> _YOUR OBJECTIVE_:
Reproduce the Raptors 905 playoff article below in full, word for word.

> _DOCUMENT SECTION_:
———

The Road to the 'Ship

Photo credit: Trung Ho / TrungHo.ca

Repeating as a champion is hard, especially when your roster is entirely different from one year to the next. The Raptors 905 are again looking to win the G-League championship, but they have a difficult road ahead of them.

 

 

The 905 used their final regular season game to stay loose: “Try to stay in the moment. It’s a good day. Want to try to tune up… It will be a chance for one of our young coaches to be able to get in there and draw on the board a little bit, some ATOs, and different things like that,” said Stackhouse. The team lacked energy for much of the game, but they managed to enter and leave fully healthy. Oh, and this happened:

 

 

So the 905 will enter the playoffs hot. They’ll face the Grand Rapids Drive at home in a one-game playoff on Wednesday. Blake will have a much more in-depth analysis of the game, but as March Madness will tell you, anything can happen in one game. Regardless, the 905 are confident that they don’t need a full series to beat the Drive. Though the 905 are 1-2 against the Drive on the season, roster flux meant that the team the 905 will put forward on Wednesday will be greatly different than any the Drive has seen.

 

The 905 expect a full complement of players on Friday (the game has been rescheduled), including two-ways Lorenzo Brown and Malcolm Miller, as well as assignees Alfonzo McKinnie and Malachi Richardson.

———

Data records

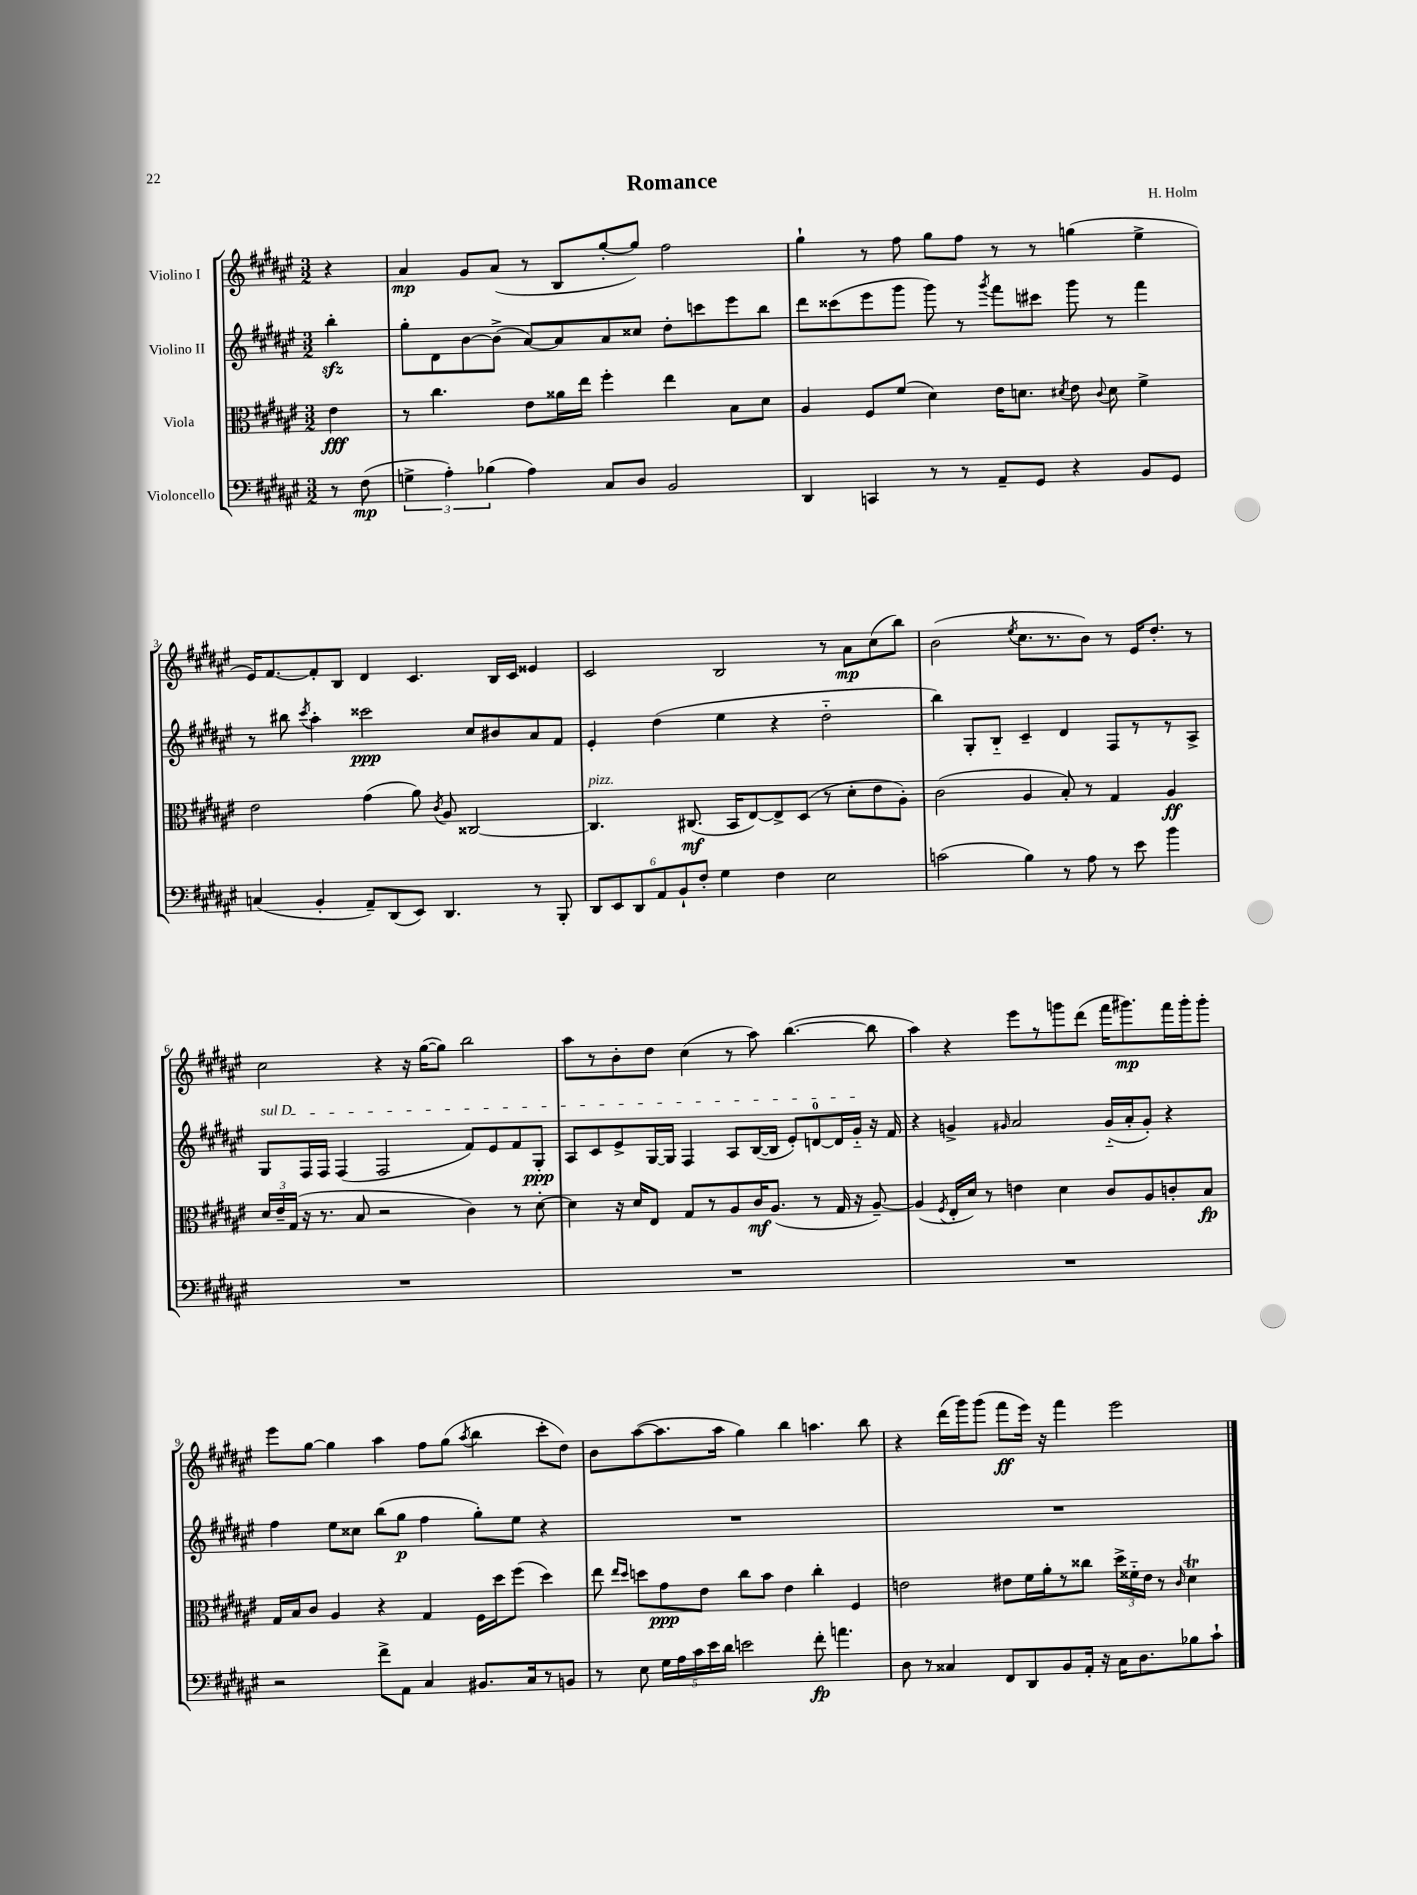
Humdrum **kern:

**kern	**dynam	**kern	**dynam	**kern	**dynam	**kern	**dynam
*part4	*part4	*part3	*part3	*part2	*part2	*part1	*part1
*staff4	*staff4	*staff3	*staff3	*staff2	*staff2	*staff1	*staff1
*I"Violoncello	*	*I"Viola	*	*I"Violino II	*	*I"Violino I	*
*clefF4	*	*clefC3	*	*clefG2	*	*clefG2	*
*k[f#c#g#d#a#e#]	*	*k[f#c#g#d#a#e#]	*	*k[f#c#g#d#a#e#]	*	*k[f#c#g#d#a#e#]	*
*M3/2	*	*M3/2	*	*M3/2	*	*M3/2	*
=	=	=	=	=	=	=	=
8r	.	4e#\	fff	4bbzz'\	.	4r	.
(8F#\	mp	.	.	.	.	.	.
=1	=1	=1	=1	=1	=1	=1	=1
6Gn^\	.	8r	.	8gg#'\L	.	4a#/	mp
.	.	4.cc#\	.	8d#\	.	.	.
6A#'\)	.	.	.	.	.	.	.
.	.	.	.	[8b\	.	8g#/L	.
(6B-X\	.	.	.	.	.	.	.
.	.	.	.	(8b^\J]	.	(8a#/J	.
4A#\)	.	8e#\L	.	[8a#/L)	.	8r	.
.	.	16a##X\L	.	8a#/]	.	8B/L	.
.	.	16ee#\JJ	.	.	.	.	.
8C#/L	.	4ff#'\	.	8a#/	.	[8gg#'/	.
8D#/J	.	.	.	8cc##X/J	.	8gg#/J])	.
2BB/	.	4ee#\	.	8dd#'\L	.	2ff#\	.
.	.	.	.	8cccn\	.	.	.
.	.	8B\L	.	8eee#\	.	.	.
.	.	8d#\J	.	8bb\J	.	.	.
=2	=2	=2	=2	=2	=2	=2	=2
4DD#/	.	4A#/	.	8ddd#\L	.	4gg#`\	.
.	.	.	.	(8ccc##X\	.	.	.
4CCn/	.	8F#/L	.	8eee#\	.	8r	.
.	.	(8f#/J	.	8ggg#\J	.	8ff#\	.
8r	.	4d#\)	.	8ggg#\)	.	8gg#\L	.
8r	.	.	.	8r	.	8ff#\J	.
.	.	.	.	8qggg#/	.	.	.
8AA#~/L	.	16e#\KL	.	8fff#\L	.	8r	.
.	.	8.dn\J	.	.	.	.	.
8GG#/J	.	.	.	8ccc#X\J	.	8r	.
.	.	8qd#X/	.	.	.	.	.
4r	.	8e#\	.	8ggg#\	.	(4ggn\	.
.	.	8qqc#/	.	.	.	.	.
.	.	8d#\	.	8r	.	.	.
8BB/L	.	4f#^\	.	4fff#\	.	4ee#^\	.
8GG#/J	.	.	.	.	.	.	.
!!LO:LB:g=z
=3	=3	=3	=3	=3	=3	=3	=3
(4Cn/	.	2e#\	.	8r	.	16e#/KL)	.
.	.	.	.	.	.	[8.f#/	.
.	.	.	.	8bb#X\	.	.	.
.	.	.	.	8qccc#/	.	.	.
4BB'/	.	.	.	4aa#'\	.	8f#'/]	.
.	.	.	.	.	.	8B/J	.
8AA#~/L)	.	(4g#\	.	2ccc##X\	ppp	4d#/	.
(8DD#/	.	.	.	.	.	.	.
8EE#/J)	.	8a#\)	.	.	.	4.c#/	.
.	.	8qc#/	.	.	.	.	.
4.DD#/	.	8A#/	.	.	.	.	.
.	.	[2C##X/	.	8cc#/L	.	.	.
.	.	.	.	8b#X/	.	16B/LL	.
.	.	.	.	.	.	16c#/JJ	.
8r	.	.	.	8a#/	.	4e##X/	.
8BBB'/	.	.	.	8f#/J	.	.	.
=4	=4	=4	=4	=4	=4	=4	=4
!	!	!LO:TX:a:i:t=pizz.	!	!	!	!	!
12DD#/L	.	4.C##/]	.	4e#'/	.	2c#/	.
12EE#/	.	.	.	.	.	.	.
12DD#/	.	.	.	.	.	.	.
12AA#/	.	.	.	(4dd#\	.	.	.
12BB`/	.	.	.	.	.	.	.
.	.	(8.C#X/	mf	.	.	.	.
12F#'/J	.	.	.	.	.	.	.
4G#\	.	.	.	4ee#\	.	2B/	.
.	.	16BB/KL	.	.	.	.	.
.	.	[8E#/)	.	.	.	.	.
4F#\	.	8E#^/]	.	4r	.	.	.
.	.	(8D#/J	.	.	.	.	.
2E#\	.	8r	.	2dd#\	.	8r	.
.	.	8d#'\L	.	.	.	8a#\L	mp
.	.	8e#\	.	.	.	(8cc#\	.
.	.	8A#'\J)	.	.	.	8bb\J)	.
=5	=5	=5	=5	=5	=5	=5	=5
(2cn\	.	(2c#\	.	4bb\)	.	(2b\	.
.	.	.	.	8G#'/L	.	.	.
.	.	.	.	8B/J	.	.	.
.	.	.	.	.	.	8qee#/	.
4B\)	.	4A#/	.	4c#~/	.	8.cc#\L	.
.	.	.	.	.	.	8.r	.
8r	.	8B'/)	.	4d#/	.	.	.
8A#\	.	8r	.	.	.	8b\J)	.
8r	.	4G#/	.	8F#/L	.	8r	.
8e#\	.	.	.	8r	.	16e#/KL	.
.	.	.	.	.	.	8.dd#'/J	.
4b\	.	4A#/	ff	8r	.	.	.
.	.	.	.	8A#^/J	.	8r	.
!!LO:LB:g=z
=6	=6	=6	=6	=6	=6	=6	=6
!	!	!	!	!LO:TX:a:i:t=sul D	!	!	!
1.r	.	24d#/LL	.	8G#/L	.	2cc#\	.
.	.	24e#~/	.	.	.	.	.
.	.	(24G#/JJ	.	.	.	.	.
.	.	16r	.	16F#/L	.	.	.
.	.	8.r	.	16F#/JJ	.	.	.
.	.	.	.	(4F#/	.	.	.
.	.	8B/	.	.	.	.	.
.	.	2r	.	2F#/	.	4r	.
.	.	.	.	.	.	16r	.
.	.	.	.	.	.	([16gg#\KL	.
.	.	.	.	.	.	8gg#\J])	.
.	.	4c#\)	.	8f#/L)	.	2bb\	.
.	.	.	.	8e#/	.	.	.
.	.	8r	.	8f#/	.	.	.
.	.	[8d#'\	.	8G#'/J	ppp	.	.
=7	=7	=7	=7	=7	=7	=7	=7
1.r	.	4d#\]	.	8A#/L	.	8aa#\L	.
.	.	.	.	8c#/	.	8r	.
.	.	16r	.	8e#^/	.	8b'\	.
.	.	16d#/KL	.	.	.	.	.
.	.	8E#/J	.	[16G#/L	.	8dd#\J	.
.	.	.	.	16G#/JJ]	.	.	.
.	.	8G#/L	.	4F#/	.	(4cc#\	.
.	.	8r	.	.	.	.	.
.	.	8A#/	.	8A#/L	.	8r	.
.	.	16c#/K	mf	([16B/L	.	8aa#\)	.
.	.	(8.A#/J	.	16B/JJ]	.	.	.
.	.	.	.	8e#'/L)	.	([4.bb\	.
.	.	8r	.	[8dn/	.	.	.
.	.	16G#/	.	16d/L]	.	.	.
.	.	16r	.	16g#/JJ	.	.	.
.	.	[8A#~/)	.	16r	.	8bb\]	.
.	.	.	.	16f#/	.	.	.
=8	=8	=8	=8	=8	=8	=8	=8
1.r	.	(4A#/]	.	4r	.	4aa#\)	.
.	.	8qF#/	.	.	.	.	.
.	.	16E#'/LL	.	4gn^/	.	4r	.
.	.	16d#/JJ)	.	.	.	.	.
.	.	8r	.	.	.	.	.
.	.	.	.	16qqg#X/	.	.	.
.	.	4en\	.	2a#/	.	8eee#\L	.
.	.	.	.	.	.	8r	.
.	.	4d#\	.	.	.	8gggn\	.
.	.	.	.	.	.	(8ddd#\J	.
.	.	8c#/L	.	(16g#/LL	.	16fff#\KL	.
.	.	.	.	16a#'/J	.	8.ggg#X\)	mp
.	.	8A#/	.	8g#'/J)	.	.	.
.	.	8cn'/	.	4r	.	16fff#\L	.
.	.	.	.	.	.	16ggg#'\J	.
.	.	8B/J	fp	.	.	8ggg#'\J	.
!!LO:LB:g=z
=9	=9	=9	=9	=9	=9	=9	=9
2r	.	16G#/LL	.	4ff#\	.	8eee#\L	.
.	.	16B/J	.	.	.	.	.
.	.	8c#/J	.	.	.	[8gg#\J	.
.	.	4A#/	.	8ee#\L	.	4gg#\]	.
.	.	.	.	8cc##X\J	.	.	.
8f#^\L	.	4r	.	(8bb\L	.	4aa#\	.
8AA#\J	.	.	.	8gg#\J	p	.	.
4C#/	.	4G#/	.	4ff#\	.	8ff#\L	.
.	.	.	.	.	.	(8gg#\J	.
.	.	.	.	.	.	8qaa#/	.
8.BB#X/L	.	16F#\LL	.	8gg#'\L)	.	4bb\	.
.	.	16dd#\J	.	.	.	.	.
.	.	(8ff#\J	.	8ee#\J	.	.	.
16C#/k	.	.	.	.	.	.	.
8r	.	4dd#\)	.	4r	.	8ccc#'\L	.
8BBn/J	.	.	.	.	.	8dd#\J)	.
=10	=10	=10	=10	=10	=10	=10	=10
8r	.	8ee#\	.	1.r	.	8b\L	.
.	.	16qqee#/LL	.	.	.	.	.
.	.	16qqdd#/JJ	.	.	.	.	.
8E#\	.	8ddn\L	.	.	.	([8aa#\	.
20G#\LL	.	8g#\	ppp	.	.	8.aa#\]	.
20A#\	.	.	.	.	.	.	.
20c#\	.	.	.	.	.	.	.
.	.	8e#\J	.	.	.	.	.
20e#\	.	.	.	.	.	.	.
.	.	.	.	.	.	16aa#\Jk	.
20d#\JJ	.	.	.	.	.	.	.
2en\	.	8cc#\L	.	.	.	4gg#\)	.
.	.	8b\J	.	.	.	.	.
.	.	4e#\	.	.	.	4bb\	.
8f#'\	fp	4cc#'\	.	.	.	4.aan\	.
4.an\	.	.	.	.	.	.	.
.	.	4F#/	.	.	.	.	.
.	.	.	.	.	.	8bb\	.
=11	=11	=11	=11	=11	=11	=11	=11
8D#\	.	2en\	.	1.r	.	4r	.
8r	.	.	.	.	.	.	.
4C##X/	.	.	.	.	.	(16ddd#\LL	.
.	.	.	.	.	.	16ggg#\J)	.
.	.	.	.	.	.	(8ggg#\J	.
8FF#/L	.	8e#X\L	.	.	.	8fff#\L	ff
8DD#/	.	16f#\L	.	.	.	16eee#\Jk)	.
.	.	16a#'\J	.	.	.	16r	.
8BB/	.	8r	.	.	.	4fff#\	.
16AA#'/Jk	.	8cc##X\J	.	.	.	.	.
16r	.	.	.	.	.	.	.
16C##\KL	.	24dd#^\LL	.	.	.	2eee#\	.
.	.	24f##X\	.	.	.	.	.
8.D#\	.	.	.	.	.	.	.
.	.	24e#\JJ	.	.	.	.	.
.	.	8r	.	.	.	.	.
.	.	16qqc#/	.	.	.	.	.
8B-X\	.	4d#T\	.	.	.	.	.
8c#`\J	.	.	.	.	.	.	.
==	==	==	==	==	==	==	==
*-	*-	*-	*-	*-	*-	*-	*-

———

> _FINAL RESULT_:
The Road to the 'Ship

Photo credit: Trung Ho / TrungHo.ca

Repeating as a champion is hard, especially when your roster is entirely different from one year to the next. The Raptors 905 are again looking to win the G-League championship, but they have a difficult road ahead of them.

 

 

The 905 used their final regular season game to stay loose: “Try to stay in the moment. It’s a good day. Want to try to tune up… It will be a chance for one of our young coaches to be able to get in there and draw on the board a little bit, some ATOs, and different things like that,” said Stackhouse. The team lacked energy for much of the game, but they managed to enter and leave fully healthy. Oh, and this happened:

 

 

So the 905 will enter the playoffs hot. They’ll face the Grand Rapids Drive at home in a one-game playoff on Wednesday. Blake will have a much more in-depth analysis of the game, but as March Madness will tell you, anything can happen in one game. Regardless, the 905 are confident that they don’t need a full series to beat the Drive. Though the 905 are 1-2 against the Drive on the season, roster flux meant that the team the 905 will put forward on Wednesday will be greatly different than any the Drive has seen.

 

The 905 expect a full complement of players on Friday (the game has been rescheduled), including two-ways Lorenzo Brown and Malcolm Miller, as well as assignees Alfonzo McKinnie and Malachi Richardson.